$\newcommand{\scrO}{\mathscr{O}}$ $ \newcommand{\A}{\mathbb{A}}$
Problem: A proper subset $X \subset \A^1_k$ is closed if and only if it is finite.
Here the topology being considered is the Zariski topology so the closed sets are exactly the algebraic sets. Here is a proof of the reverse direction from a book.
We know that if $I$ is a maximal ideal of $\scrO(\A^n)$ that $V(I) = \{p\}$ and so singletons are algebraic sets corresponding to maximal ideals of $\scrO(\A^n)$. Therefore because singletons are closed and as a topology finite unions of closed sets are closed it follows that any finite set is closed.
What I don't understand is why this approach. What I had thought was the following, which seems more intuitive but where is it wrong?

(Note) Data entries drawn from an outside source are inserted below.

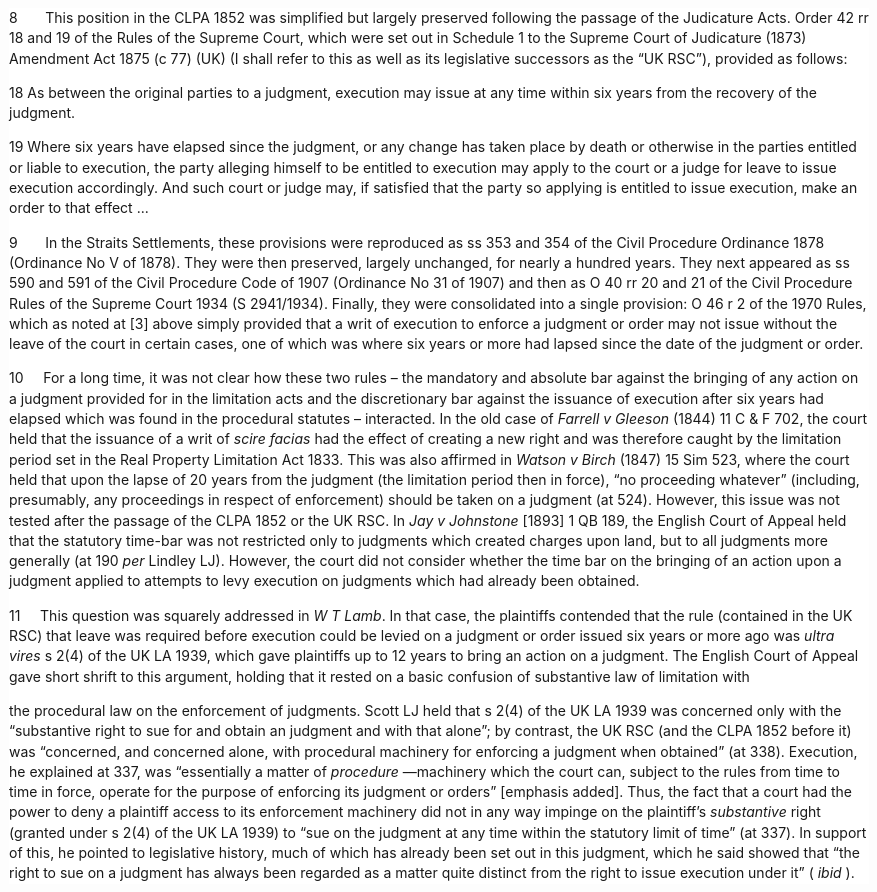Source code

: 8       This position in the CLPA 1852 was simplified but largely preserved following the passage of the Judicature Acts. Order 42 rr 18 and 19 of the Rules of the Supreme Court, which were set out in Schedule 1 to the Supreme Court of Judicature (1873) Amendment Act 1875 (c 77) (UK) (I shall refer to this as well as its legislative successors as the “UK RSC”), provided as follows: 

 18 As between the original parties to a judgment, execution may issue at any time within six years from the recovery of the judgment. 

 19 Where six years have elapsed since the judgment, or any change has taken place by death or otherwise in the parties entitled or liable to execution, the party alleging himself to be entitled to execution may apply to the court or a judge for leave to issue execution accordingly. And such court or judge may, if satisfied that the party so applying is entitled to issue execution, make an order to that effect ... 

9       In the Straits Settlements, these provisions were reproduced as ss 353 and 354 of the Civil Procedure Ordinance 1878 (Ordinance No V of 1878). They were then preserved, largely unchanged, for nearly a hundred years. They next appeared as ss 590 and 591 of the Civil Procedure Code of 1907 (Ordinance No 31 of 1907) and then as O 40 rr 20 and 21 of the Civil Procedure Rules of the Supreme Court 1934 (S 2941/1934). Finally, they were consolidated into a single provision: O 46 r 2 of the 1970 Rules, which as noted at [3] above simply provided that a writ of execution to enforce a judgment or order may not issue without the leave of the court in certain cases, one of which was where six years or more had lapsed since the date of the judgment or order. 

10     For a long time, it was not clear how these two rules – the mandatory and absolute bar against the bringing of any action on a judgment provided for in the limitation acts and the discretionary bar against the issuance of execution after six years had elapsed which was found in the procedural statutes – interacted. In the old case of _Farrell v Gleeson_ (1844) 11 C & F 702, the court held that the issuance of a writ of _scire facias_ had the effect of creating a new right and was therefore caught by the limitation period set in the Real Property Limitation Act 1833. This was also affirmed in _Watson v Birch_ (1847) 15 Sim 523, where the court held that upon the lapse of 20 years from the judgment (the limitation period then in force), “no proceeding whatever” (including, presumably, any proceedings in respect of enforcement) should be taken on a judgment (at 524). However, this issue was not tested after the passage of the CLPA 1852 or the UK RSC. In _Jay v Johnstone_ [1893] 1 QB 189, the English Court of Appeal held that the statutory time-bar was not restricted only to judgments which created charges upon land, but to all judgments more generally (at 190 _per_ Lindley LJ). However, the court did not consider whether the time bar on the bringing of an action upon a judgment applied to attempts to levy execution on judgments which had already been obtained. 

11     This question was squarely addressed in _W T Lamb_. In that case, the plaintiffs contended that the rule (contained in the UK RSC) that leave was required before execution could be levied on a judgment or order issued six years or more ago was _ultra vires_ s 2(4) of the UK LA 1939, which gave plaintiffs up to 12 years to bring an action on a judgment. The English Court of Appeal gave short shrift to this argument, holding that it rested on a basic confusion of substantive law of limitation with 


the procedural law on the enforcement of judgments. Scott LJ held that s 2(4) of the UK LA 1939 was concerned only with the “substantive right to sue for and obtain an judgment and with that alone”; by contrast, the UK RSC (and the CLPA 1852 before it) was “concerned, and concerned alone, with procedural machinery for enforcing a judgment when obtained” (at 338). Execution, he explained at 337, was “essentially a matter of _procedure_ —machinery which the court can, subject to the rules from time to time in force, operate for the purpose of enforcing its judgment or orders” [emphasis added]. Thus, the fact that a court had the power to deny a plaintiff access to its enforcement machinery did not in any way impinge on the plaintiff’s _substantive_ right (granted under s 2(4) of the UK LA 1939) to “sue on the judgment at any time within the statutory limit of time” (at 337). In support of this, he pointed to legislative history, much of which has already been set out in this judgment, which he said showed that “the right to sue on a judgment has always been regarded as a matter quite distinct from the right to issue execution under it” ( _ibid_ ). 
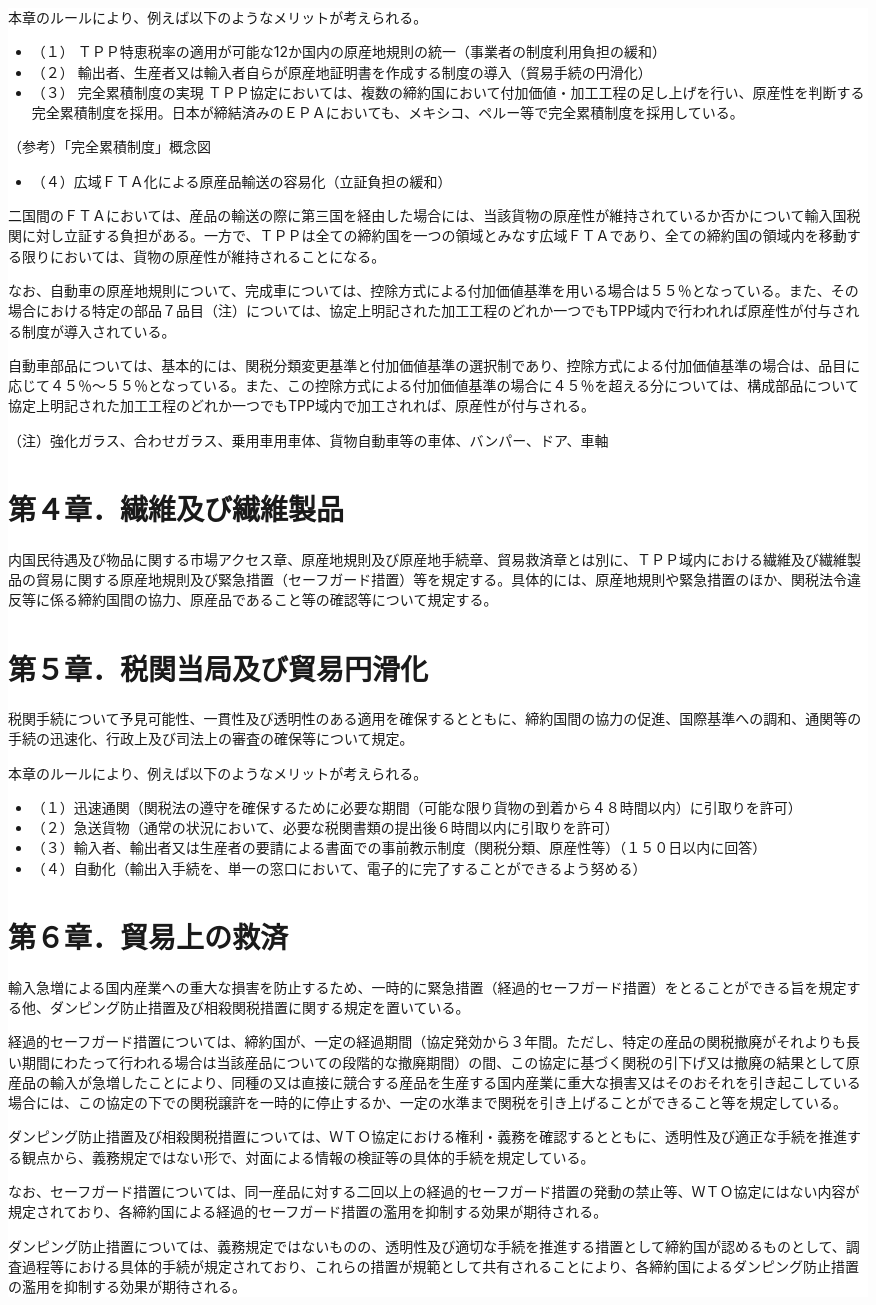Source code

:本章のルールにより、例えば以下のようなメリットが考えられる。

* （１） ＴＰＰ特恵税率の適用が可能な12か国内の原産地規則の統一（事業者の制度利用負担の緩和）
* （２） 輸出者、生産者又は輸入者自らが原産地証明書を作成する制度の導入（貿易手続の円滑化）
* （３） 完全累積制度の実現
ＴＰＰ協定においては、複数の締約国において付加価値・加工工程の足し上げを行い、原産性を判断する完全累積制度を採用。日本が締結済みのＥＰＡにおいても、メキシコ、ペルー等で完全累積制度を採用している。

（参考）「完全累積制度」概念図

* （４）広域ＦＴＡ化による原産品輸送の容易化（立証負担の緩和）

二国間のＦＴＡにおいては、産品の輸送の際に第三国を経由した場合には、当該貨物の原産性が維持されているか否かについて輸入国税関に対し立証する負担がある。一方で、ＴＰＰは全ての締約国を一つの領域とみなす広域ＦＴＡであり、全ての締約国の領域内を移動する限りにおいては、貨物の原産性が維持されることになる。

なお、自動車の原産地規則について、完成車については、控除方式による付加価値基準を用いる場合は５５％となっている。また、その場合における特定の部品７品目（注）については、協定上明記された加工工程のどれか一つでもTPP域内で行われれば原産性が付与される制度が導入されている。

自動車部品については、基本的には、関税分類変更基準と付加価値基準の選択制であり、控除方式による付加価値基準の場合は、品目に応じて４５％～５５％となっている。また、この控除方式による付加価値基準の場合に４５％を超える分については、構成部品について協定上明記された加工工程のどれか一つでもTPP域内で加工されれば、原産性が付与される。

（注）強化ガラス、合わせガラス、乗用車用車体、貨物自動車等の車体、バンパー、ドア、車軸

# 第４章．繊維及び繊維製品

内国民待遇及び物品に関する市場アクセス章、原産地規則及び原産地手続章、貿易救済章とは別に、ＴＰＰ域内における繊維及び繊維製品の貿易に関する原産地規則及び緊急措置（セーフガード措置）等を規定する。具体的には、原産地規則や緊急措置のほか、関税法令違反等に係る締約国間の協力、原産品であること等の確認等について規定する。

# 第５章．税関当局及び貿易円滑化

税関手続について予見可能性、一貫性及び透明性のある適用を確保するとともに、締約国間の協力の促進、国際基準への調和、通関等の手続の迅速化、行政上及び司法上の審査の確保等について規定。

本章のルールにより、例えば以下のようなメリットが考えられる。

* （１）迅速通関（関税法の遵守を確保するために必要な期間（可能な限り貨物の到着から４８時間以内）に引取りを許可）
* （２）急送貨物（通常の状況において、必要な税関書類の提出後６時間以内に引取りを許可）
* （３）輸入者、輸出者又は生産者の要請による書面での事前教示制度（関税分類、原産性等）（１５０日以内に回答）
* （４）自動化（輸出入手続を、単一の窓口において、電子的に完了することができるよう努める）

# 第６章．貿易上の救済

輸入急増による国内産業への重大な損害を防止するため、一時的に緊急措置（経過的セーフガード措置）をとることができる旨を規定する他、ダンピング防止措置及び相殺関税措置に関する規定を置いている。

経過的セーフガード措置については、締約国が、一定の経過期間（協定発効から３年間。ただし、特定の産品の関税撤廃がそれよりも長い期間にわたって行われる場合は当該産品についての段階的な撤廃期間）の間、この協定に基づく関税の引下げ又は撤廃の結果として原産品の輸入が急増したことにより、同種の又は直接に競合する産品を生産する国内産業に重大な損害又はそのおそれを引き起こしている場合には、この協定の下での関税譲許を一時的に停止するか、一定の水準まで関税を引き上げることができること等を規定している。

ダンピング防止措置及び相殺関税措置については、ＷＴＯ協定における権利・義務を確認するとともに、透明性及び適正な手続を推進する観点から、義務規定ではない形で、対面による情報の検証等の具体的手続を規定している。

なお、セーフガード措置については、同一産品に対する二回以上の経過的セーフガード措置の発動の禁止等、ＷＴＯ協定にはない内容が規定されており、各締約国による経過的セーフガード措置の濫用を抑制する効果が期待される。

ダンピング防止措置については、義務規定ではないものの、透明性及び適切な手続を推進する措置として締約国が認めるものとして、調査過程等における具体的手続が規定されており、これらの措置が規範として共有されることにより、各締約国によるダンピング防止措置の濫用を抑制する効果が期待される。
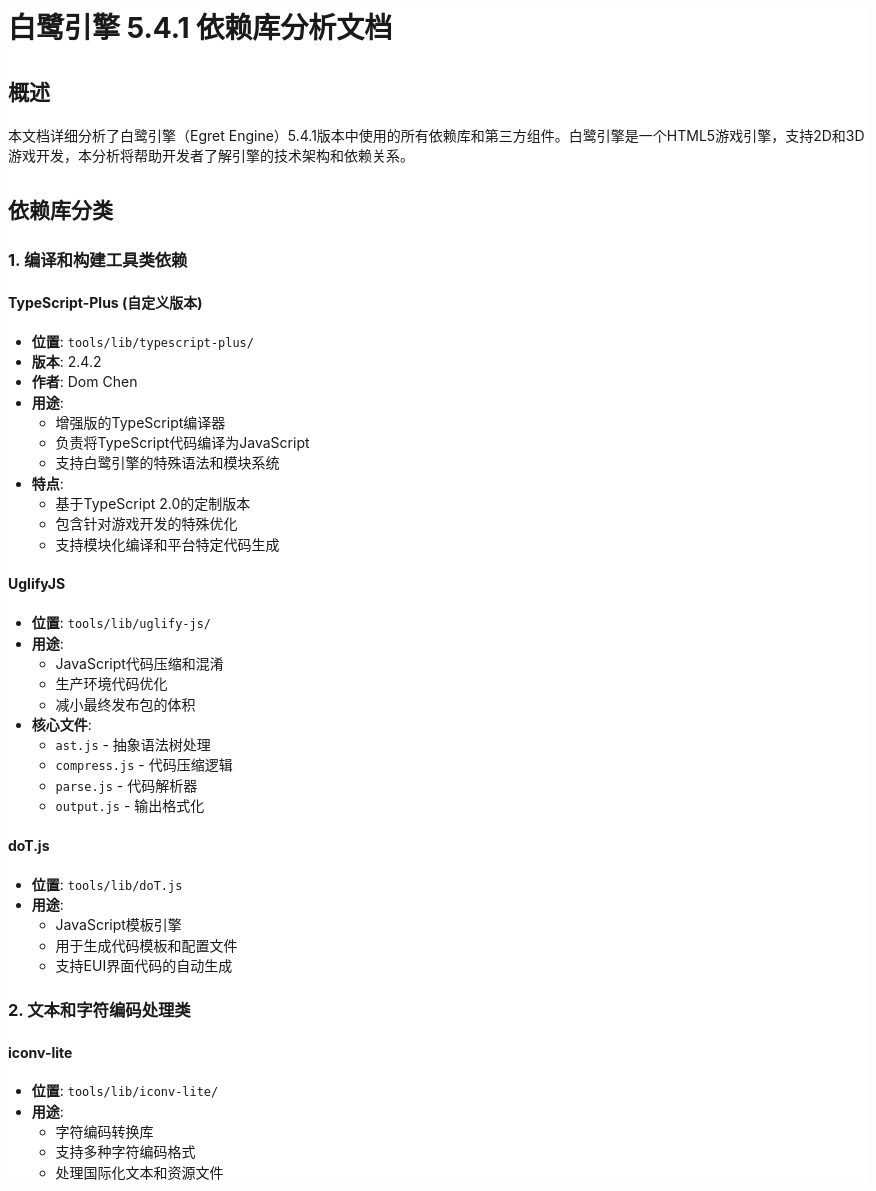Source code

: # 白鹭引擎 5.4.1 依赖库分析文档

## 概述

本文档详细分析了白鹭引擎（Egret Engine）5.4.1版本中使用的所有依赖库和第三方组件。白鹭引擎是一个HTML5游戏引擎，支持2D和3D游戏开发，本分析将帮助开发者了解引擎的技术架构和依赖关系。

## 依赖库分类

### 1. 编译和构建工具类依赖

#### TypeScript-Plus (自定义版本)
- **位置**: `tools/lib/typescript-plus/`
- **版本**: 2.4.2
- **作者**: Dom Chen
- **用途**: 
  - 增强版的TypeScript编译器
  - 负责将TypeScript代码编译为JavaScript
  - 支持白鹭引擎的特殊语法和模块系统
- **特点**: 
  - 基于TypeScript 2.0的定制版本
  - 包含针对游戏开发的特殊优化
  - 支持模块化编译和平台特定代码生成

#### UglifyJS
- **位置**: `tools/lib/uglify-js/`
- **用途**: 
  - JavaScript代码压缩和混淆
  - 生产环境代码优化
  - 减小最终发布包的体积
- **核心文件**: 
  - `ast.js` - 抽象语法树处理
  - `compress.js` - 代码压缩逻辑
  - `parse.js` - 代码解析器
  - `output.js` - 输出格式化

#### doT.js
- **位置**: `tools/lib/doT.js`
- **用途**: 
  - JavaScript模板引擎
  - 用于生成代码模板和配置文件
  - 支持EUI界面代码的自动生成

### 2. 文本和字符编码处理类

#### iconv-lite
- **位置**: `tools/lib/iconv-lite/`
- **用途**: 
  - 字符编码转换库
  - 支持多种字符编码格式
  - 处理国际化文本和资源文件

Let $X = \{x_1,\dots,x_m\}$. Then let $f = \prod_1^m (x-x_i) \in \scrO(\A^1) = k[x]$. Notice that $V(f) = X$ where $V$ denotes the vanishing set of the polynomial. Therefore $X$ is algebraic as it corresponds to the vanishing set of some $f \in k^1$.
Your approach also works.
In fact if you replace the polynomials $(x - x_i)$ by an ideal defining the point $x_i$ it also generalizes to both of the situations noted in the comments. In general $V(I) \cup V(J) = V(IJ)$. If $X = \mathbb{A}^1$ then $k[X]$ is a PID so all the ideals are principal and if further $k$ is algebraically closed then the only maximal ideals (points) are generated by polynomials of the form $x - x_i$ so in this case it reduces to exactly what you wrote.
Depending on definitions some version of this should be involved in checking that the Zariski topology is a topology, so is also implicit in what the book says.